# Selected extract
- - - -

FUSE
HDFS contains a native FUSE driver/application, enabling you to mout an existing HDFS filesystem into a Linux environment.
Stackable images of Apache Hadoop contain the necessary binaries and libraries to use the HDFS FUSE driver. To use the FUSE driver you can either copy the required files out of the image and run it on a host outside of Kubernetes or you can run it in a Pod. This Pod, however, needs some extra capabilities.
This is an example Pod that works as long as the host system that is running the kubelet does support FUSE:
apiVersion: v1
kind: Pod
metadata:
name: hdfs-fuse
spec:
containers:
- name: hdfs-fuse
env:
- name: HADOOP_CONF_DIR
value: /stackable/conf/hdfs
image: docker.stackable.tech/stackable/hadoop:<version> (1)

- - - -

# Dataset records
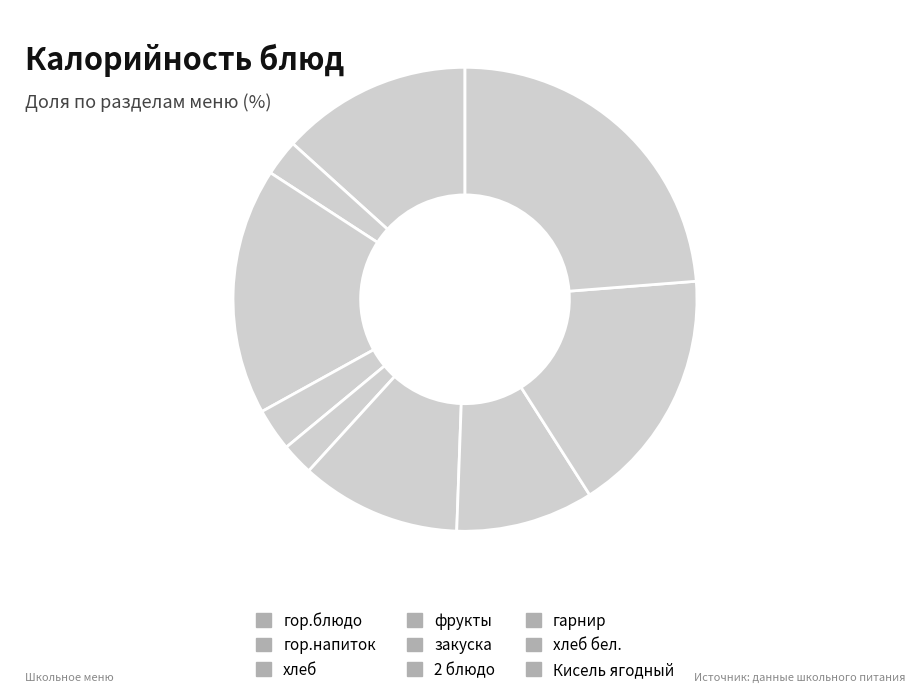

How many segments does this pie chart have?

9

- - - -

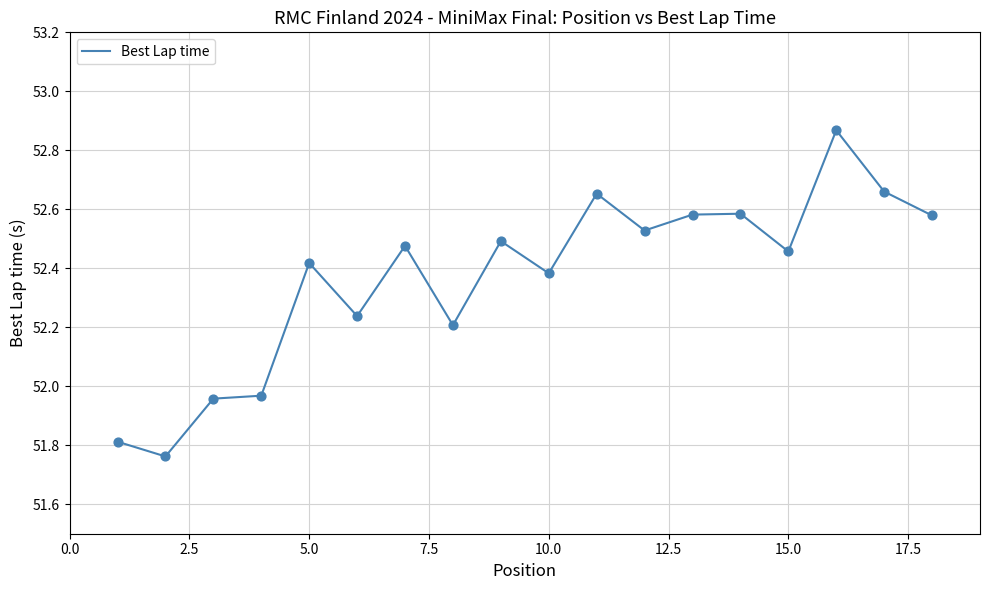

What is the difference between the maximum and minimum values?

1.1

- - - -

# Problems to work on
1 > Answer these questions using the FUSE page.
(a) What two ways of using the FUSE driver does the page offer?
(b) What value does the example Pod give to HADOOP_CONF_DIR?
(c) What must the host system running the kubelet support for the example Pod to work?
2 > Translate this sentence from the FUSE page into German: "Stackable images of Apache Hadoop contain the necessary binaries and libraries to use the HDFS FUSE driver."
3 > Quote the FUSE page word for word, starting with "Stackable images of" and going on through "some extra capabilities.".

# Solutions per task
1 >
(a) Copy the required files out of the image and run the driver on a host outside of Kubernetes, or run it in a Pod.
(b) /stackable/conf/hdfs
(c) It must support FUSE.

2 > Die Stackable-Images von Apache Hadoop enthalten die notwendigen Binärdateien und Bibliotheken, um den HDFS-FUSE-Treiber zu verwenden.

3 >
Stackable images of Apache Hadoop contain the necessary binaries and libraries to use the HDFS FUSE driver. To use the FUSE driver you can either copy the required files out of the image and run it on a host outside of Kubernetes or you can run it in a Pod. This Pod, however, needs some extra capabilities.